* [TASK]: In the drumming post below, which hand does the writer say is their natural hand?

* [PAGE EXTRACT]:
Have to cross sticks for high hat/snare?

I've played open handed left for a while now and enjoyed some of the positional freedom it brings and certainly more relaxed postures as well in the open stance. Certain feels are better too for me and my 'back beat' right hand has an easier time for a variety of rim shot positions. For instance, if I want a hihat shanks on the thicker shaft and want a relatively hard hit rim shot close to cetner, left open is way easier for me and while keeping my hi hat pretty low. Doing this with a crossover right lead, I'd have to raise the hihat higher to make this reasonable but now for lighter tip playing, my right hihat lead is raised higher than necessary and I don't like this compromise ergonomics just for this particular sound choice. Having more room on the left side for bigger cymbals with contrast is a creative freedom I like having for whatever the music calls for. Plus getting both side to develop finesse and stamina has been helpful.

I still play right lead because that can still do better on certain feels and will still cross over for certain things too as I'm natural right handed...there are no rules and don't even really think about it at all, it just happens where is goes. But it took some forethought, experiments and experience to have time to develop it musically in order to get to a point of 'not thinking and just hit the drum'...I feel this yields more musical freedom when it counts in the end, not less.

* [DATA BELOW]:
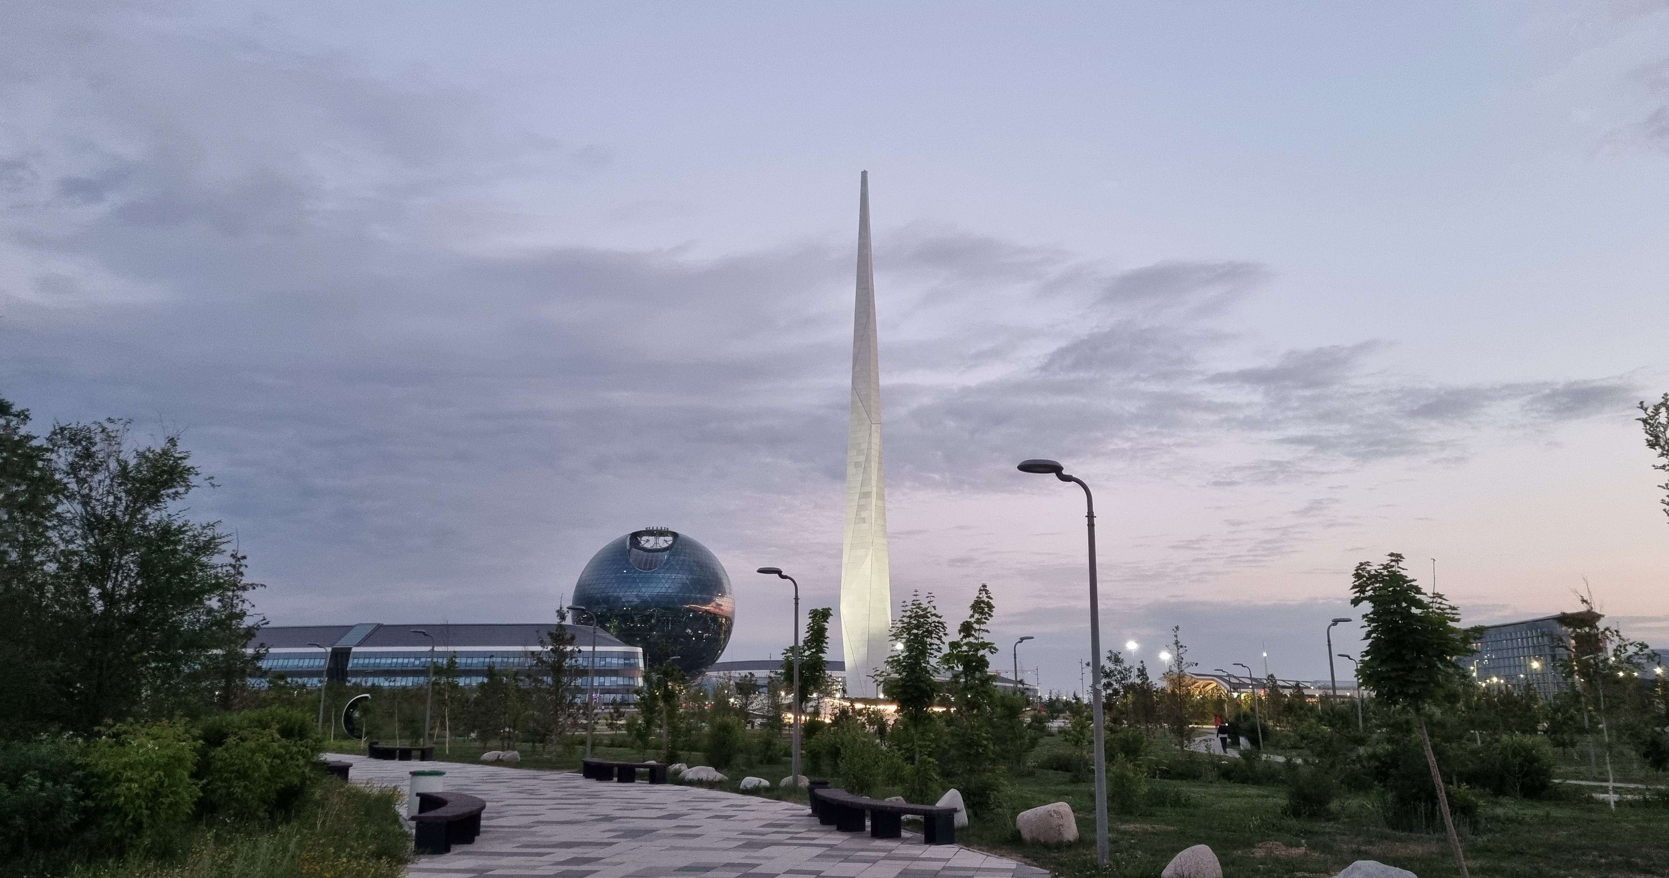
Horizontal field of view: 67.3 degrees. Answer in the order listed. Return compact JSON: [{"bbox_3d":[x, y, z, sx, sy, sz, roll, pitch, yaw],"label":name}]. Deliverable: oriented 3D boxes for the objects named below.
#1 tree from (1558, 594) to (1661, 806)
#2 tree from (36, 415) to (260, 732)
[{"bbox_3d":[14.042,4.744,22.746,1.819,3.794,1.720,-7,-14,30],"label":"tree"},{"bbox_3d":[-10.960,2.720,20.000,3.179,6.166,3.020,7,-14,-28],"label":"tree"}]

* [EXERCISE OUTPUT]: The right hand.